Broughty Castle Museum
Broughty Castle sits imposingly at the mouth of the River Tay, on the east coast of Scotland. Built on 1496 on a rocky promontory, it has faced many sieges and battles. These have left their scars, with marks made by cannon shot still visible.During the 18th Century it fell into ruin to be rebuilt in the 1860s as part of the coastal defence system. It has been a museum of local history and war relics since 1969, run by Dundee City Council and maintained by Historic Scotland.
The Museum, set out on 4 floors, houses fascinating displays on the life and times of Broughty Ferry, its people, environment and wildlife. Visitors can take a journey through 400 million years with the delightful 'Brochtie' family and compare their lives with their ancestors.
The Orchar Collection is one of the most important collections of Scottish Victorian art in the country. It was built up by James Guthrie Orchar (1825-1898), a great patron of the arts and former provost of Broughty Ferry.
This exhibition returns some thirty of Orchar's paintings to permanent display in Broughty Ferry. It features work by artists of the Scott Lauder Group, famed for their gestural brushwork and love of colour, alongside 20th century paintings by Philip de Laszlo and James McIntosh Patrick.
April - September
Mon to Sat 10am-4pm
October - March
Tues to Sat 10am-4pm
Follow the A930 from Dundee along the coast towards. Broughty Ferry (approx 5 miles).

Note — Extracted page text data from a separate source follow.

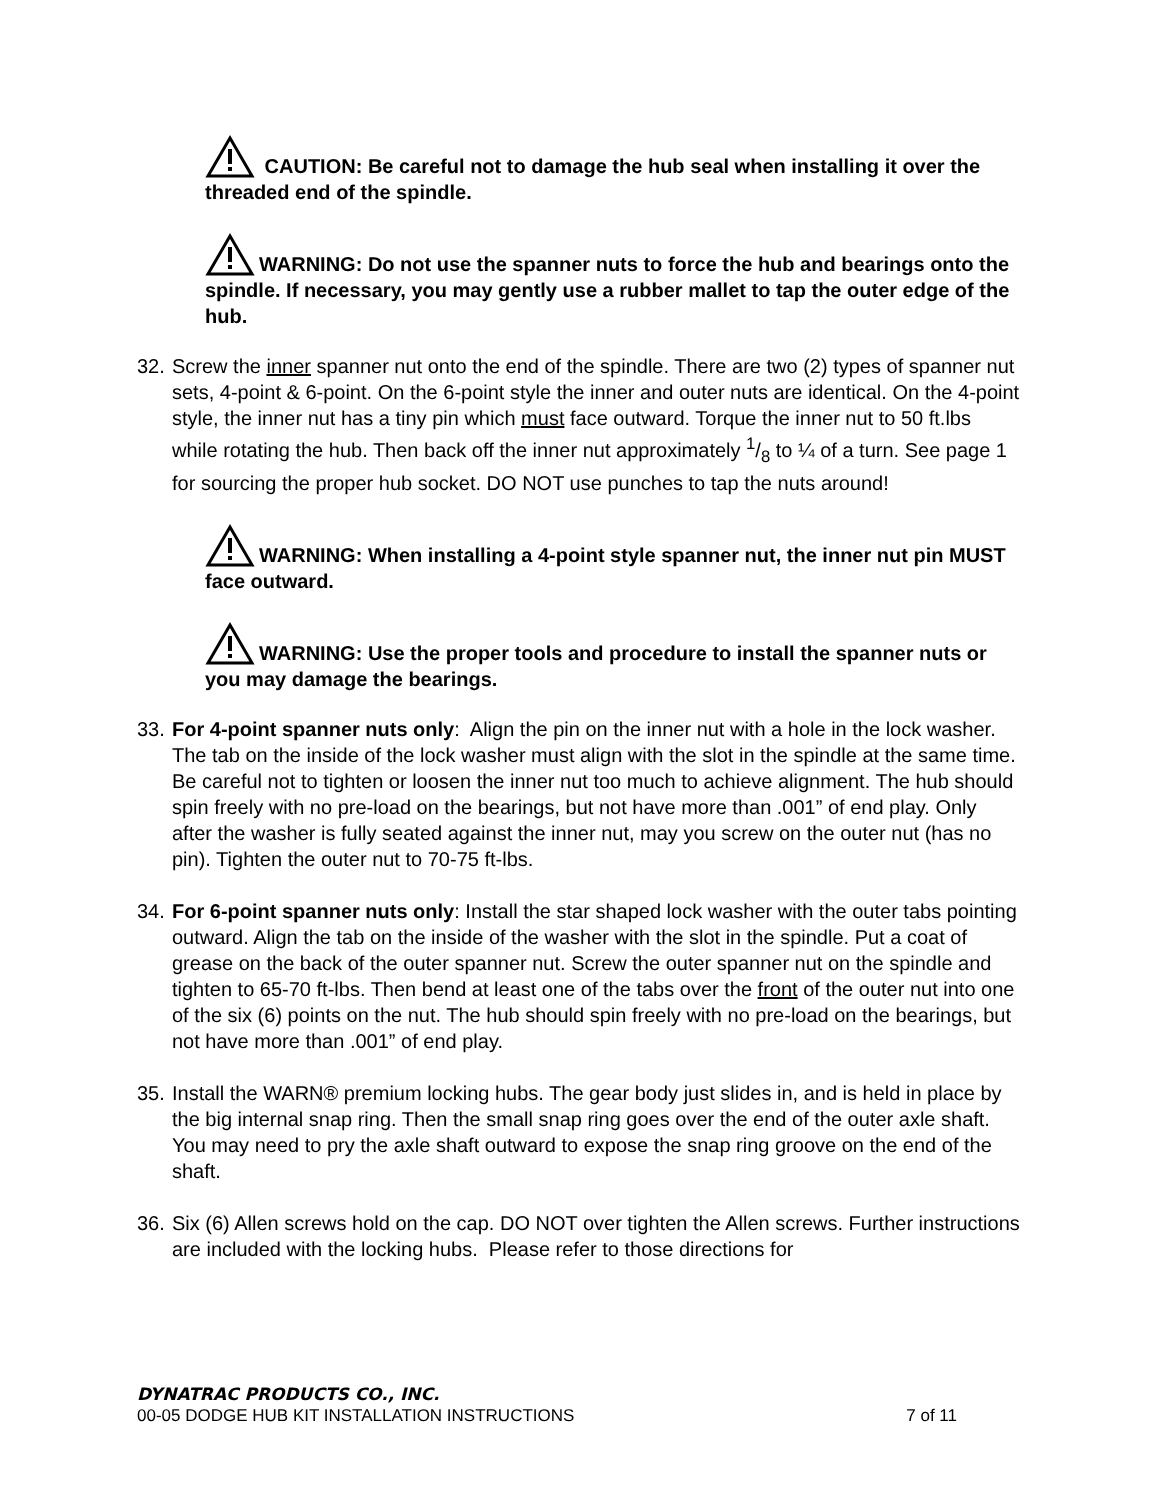CAUTION: Be careful not to damage the hub seal when installing it over the threaded end of the spindle.
WARNING: Do not use the spanner nuts to force the hub and bearings onto the spindle. If necessary, you may gently use a rubber mallet to tap the outer edge of the hub.
32. Screw the inner spanner nut onto the end of the spindle. There are two (2) types of spanner nut sets, 4-point & 6-point. On the 6-point style the inner and outer nuts are identical. On the 4-point style, the inner nut has a tiny pin which must face outward. Torque the inner nut to 50 ft.lbs while rotating the hub. Then back off the inner nut approximately 1/8 to ¼ of a turn. See page 1 for sourcing the proper hub socket. DO NOT use punches to tap the nuts around!
WARNING: When installing a 4-point style spanner nut, the inner nut pin MUST face outward.
WARNING: Use the proper tools and procedure to install the spanner nuts or you may damage the bearings.
33. For 4-point spanner nuts only: Align the pin on the inner nut with a hole in the lock washer. The tab on the inside of the lock washer must align with the slot in the spindle at the same time. Be careful not to tighten or loosen the inner nut too much to achieve alignment. The hub should spin freely with no pre-load on the bearings, but not have more than .001” of end play. Only after the washer is fully seated against the inner nut, may you screw on the outer nut (has no pin). Tighten the outer nut to 70-75 ft-lbs.
34. For 6-point spanner nuts only: Install the star shaped lock washer with the outer tabs pointing outward. Align the tab on the inside of the washer with the slot in the spindle. Put a coat of grease on the back of the outer spanner nut. Screw the outer spanner nut on the spindle and tighten to 65-70 ft-lbs. Then bend at least one of the tabs over the front of the outer nut into one of the six (6) points on the nut. The hub should spin freely with no pre-load on the bearings, but not have more than .001” of end play.
35. Install the WARN® premium locking hubs. The gear body just slides in, and is held in place by the big internal snap ring. Then the small snap ring goes over the end of the outer axle shaft. You may need to pry the axle shaft outward to expose the snap ring groove on the end of the shaft.
36. Six (6) Allen screws hold on the cap. DO NOT over tighten the Allen screws. Further instructions are included with the locking hubs. Please refer to those directions for
DYNATRAC PRODUCTS CO., INC.
00-05 DODGE HUB KIT INSTALLATION INSTRUCTIONS 7 of 11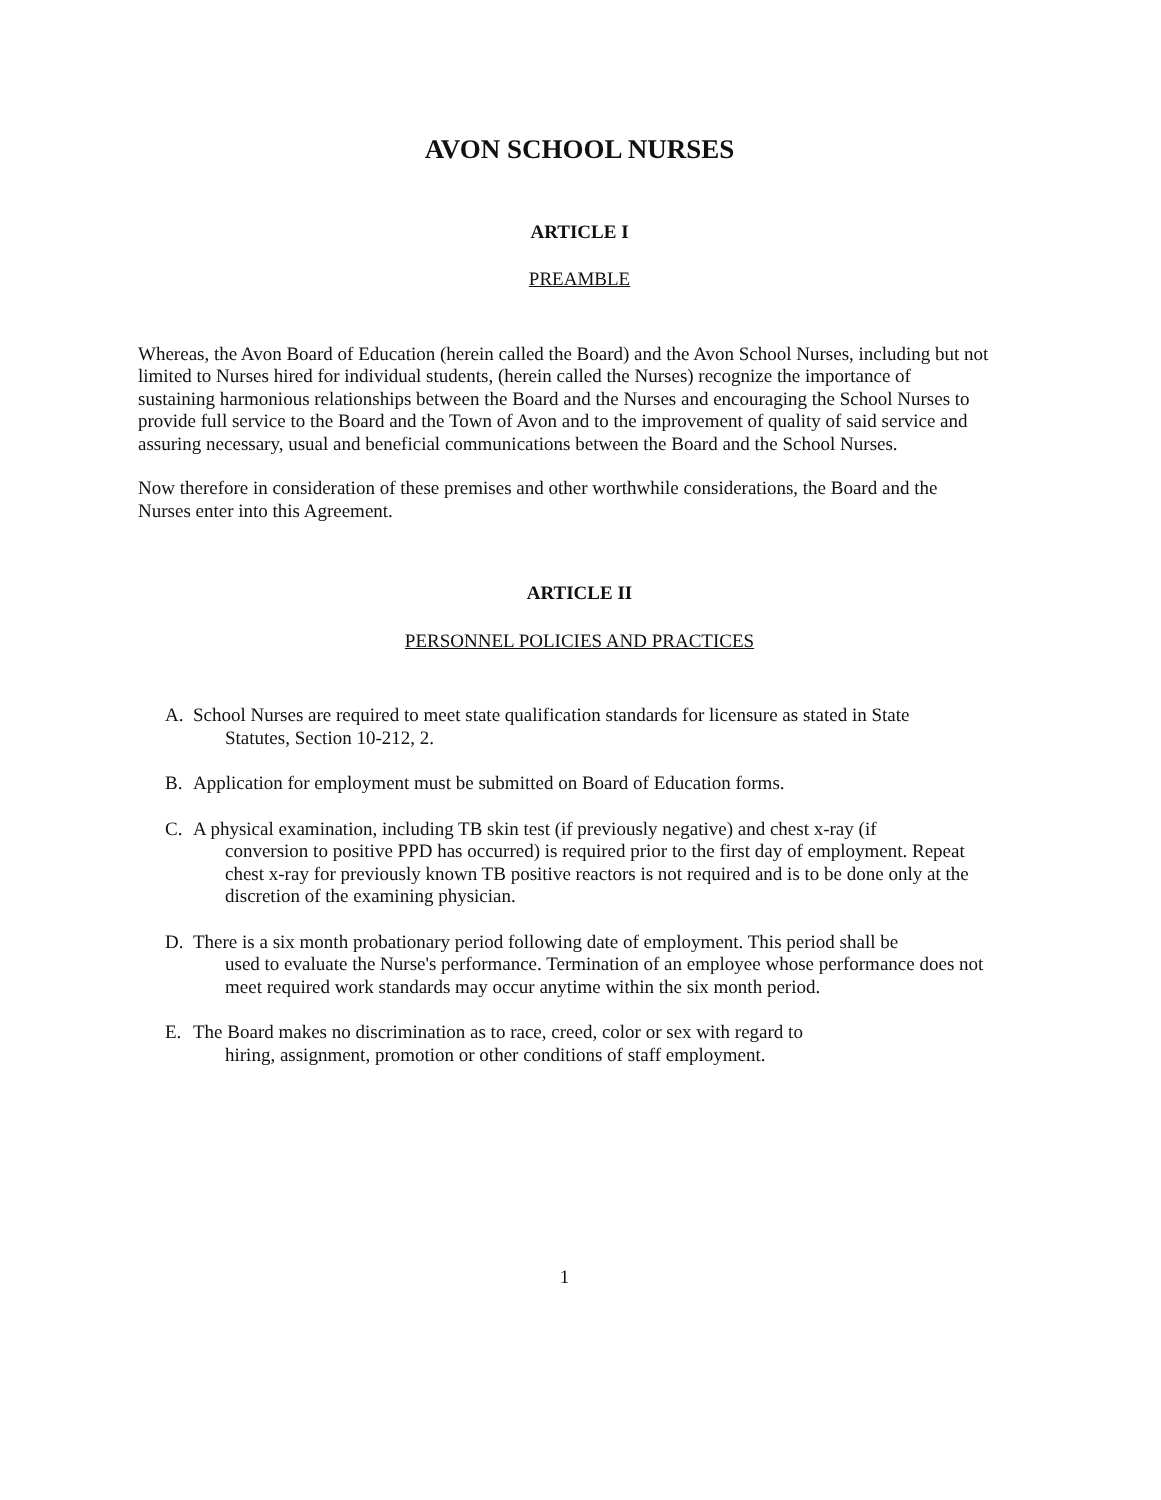AVON SCHOOL NURSES
ARTICLE I
PREAMBLE
Whereas, the Avon Board of Education (herein called the Board) and the Avon School Nurses, including but not limited to Nurses hired for individual students, (herein called the Nurses) recognize the importance of sustaining harmonious relationships between the Board and the Nurses and encouraging the School Nurses to provide full service to the Board and the Town of Avon and to the improvement of quality of said service and assuring necessary, usual and beneficial communications between the Board and the School Nurses.
Now therefore in consideration of these premises and other worthwhile considerations, the Board and the Nurses enter into this Agreement.
ARTICLE II
PERSONNEL POLICIES AND PRACTICES
A. School Nurses are required to meet state qualification standards for licensure as stated in State
Statutes, Section 10-212, 2.
B. Application for employment must be submitted on Board of Education forms.
C. A physical examination, including TB skin test (if previously negative) and chest x-ray (if
conversion to positive PPD has occurred) is required prior to the first day of employment. Repeat chest x-ray for previously known TB positive reactors is not required and is to be done only at the discretion of the examining physician.
D. There is a six month probationary period following date of employment. This period shall be
used to evaluate the Nurse's performance. Termination of an employee whose performance does not meet required work standards may occur anytime within the six month period.
E. The Board makes no discrimination as to race, creed, color or sex with regard to
hiring, assignment, promotion or other conditions of staff employment.
1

By bus take nos 39, 69, 73, 75, 77 from Dundee city centre to Broughty Ferry.
Shop selling a variety of gifts, cards and small souvenirs. Refreshment room selling hot and soft drinks.
As a fortified and listed building, we regret that Broughty Castle has very restricted access for people whose mobility is limited. Due to the spiral staircase access for wheelchair users is not possible.